== Segment start ==

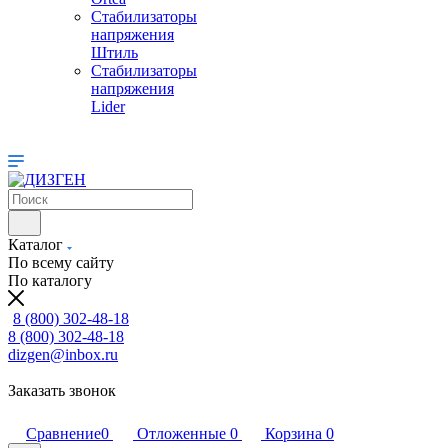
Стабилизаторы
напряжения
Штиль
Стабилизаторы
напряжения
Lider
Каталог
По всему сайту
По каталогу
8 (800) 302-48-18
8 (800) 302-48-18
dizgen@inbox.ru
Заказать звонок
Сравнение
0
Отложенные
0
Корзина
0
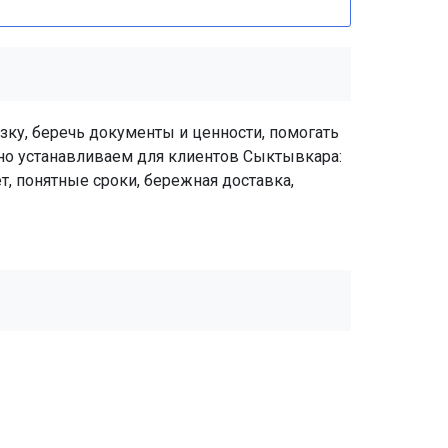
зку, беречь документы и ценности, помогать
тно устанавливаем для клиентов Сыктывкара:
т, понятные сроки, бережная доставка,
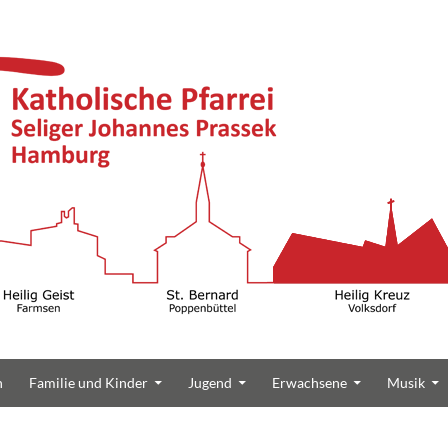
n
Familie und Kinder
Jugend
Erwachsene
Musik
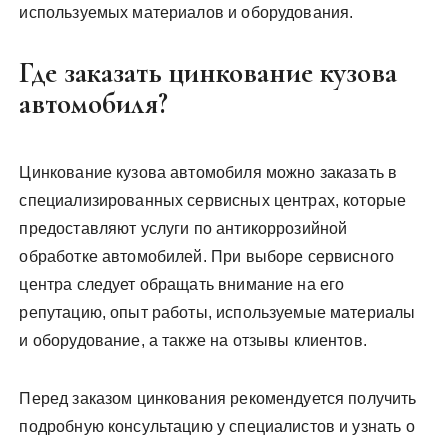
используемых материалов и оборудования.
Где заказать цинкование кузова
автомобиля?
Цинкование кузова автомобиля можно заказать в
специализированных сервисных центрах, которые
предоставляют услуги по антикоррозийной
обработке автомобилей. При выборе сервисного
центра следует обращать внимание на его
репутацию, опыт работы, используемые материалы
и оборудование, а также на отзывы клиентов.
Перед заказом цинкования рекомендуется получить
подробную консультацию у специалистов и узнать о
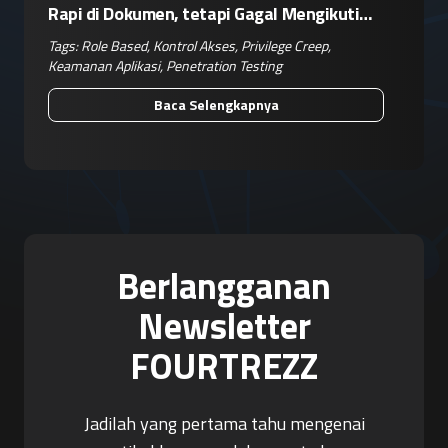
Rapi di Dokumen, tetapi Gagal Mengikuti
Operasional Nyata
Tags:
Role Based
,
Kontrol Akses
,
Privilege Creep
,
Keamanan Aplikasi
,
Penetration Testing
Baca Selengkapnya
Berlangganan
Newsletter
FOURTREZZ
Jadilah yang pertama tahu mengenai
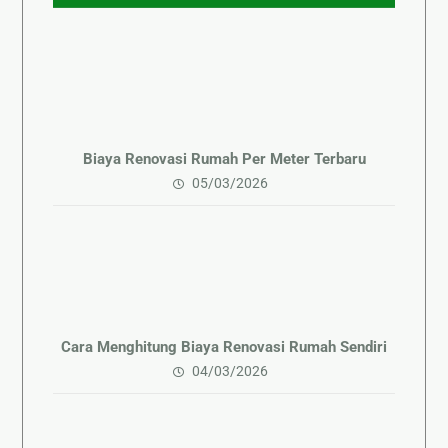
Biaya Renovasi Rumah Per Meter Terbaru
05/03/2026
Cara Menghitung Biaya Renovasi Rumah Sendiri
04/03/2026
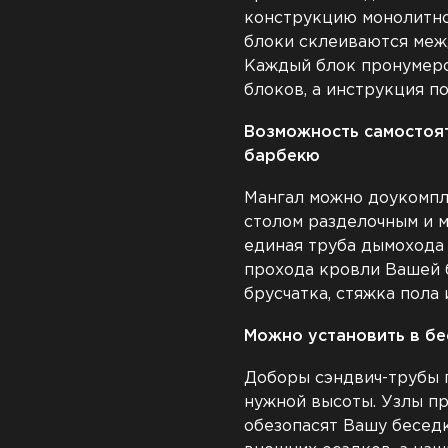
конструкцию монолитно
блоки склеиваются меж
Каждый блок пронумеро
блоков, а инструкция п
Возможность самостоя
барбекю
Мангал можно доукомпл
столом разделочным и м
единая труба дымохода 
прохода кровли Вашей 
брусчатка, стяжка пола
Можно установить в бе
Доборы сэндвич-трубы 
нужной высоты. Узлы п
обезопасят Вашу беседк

== Segment end ==

• What you should do: Please reproduce the listing exactly from its opening line through the line that contains "Каждый блок пронумеро", both included, with all pictures omitted.

• Written answer:
Стабилизаторы
напряжения
Штиль
Стабилизаторы
напряжения
Lider
Каталог
По всему сайту
По каталогу
8 (800) 302-48-18
8 (800) 302-48-18
dizgen@inbox.ru
Заказать звонок
Сравнение
0
Отложенные
0
Корзина
0
зку, беречь документы и ценности, помогать
тно устанавливаем для клиентов Сыктывкара:
т, понятные сроки, бережная доставка,
n
Familie und Kinder
Jugend
Erwachsene
Musik
используемых материалов и оборудования.
Где заказать цинкование кузова
автомобиля?
Цинкование кузова автомобиля можно заказать в
специализированных сервисных центрах, которые
предоставляют услуги по антикоррозийной
обработке автомобилей. При выборе сервисного
центра следует обращать внимание на его
репутацию, опыт работы, используемые материалы
и оборудование, а также на отзывы клиентов.
Перед заказом цинкования рекомендуется получить
подробную консультацию у специалистов и узнать о
Rapi di Dokumen, tetapi Gagal Mengikuti
Operasional Nyata
Tags:
Role Based
,
Kontrol Akses
,
Privilege Creep
,
Keamanan Aplikasi
,
Penetration Testing
Baca Selengkapnya
Berlangganan
Newsletter
FOURTREZZ
Jadilah yang pertama tahu mengenai
Biaya Renovasi Rumah Per Meter Terbaru
05/03/2026
Cara Menghitung Biaya Renovasi Rumah Sendiri
04/03/2026
конструкцию монолитно
блоки склеиваются меж
Каждый блок пронумеро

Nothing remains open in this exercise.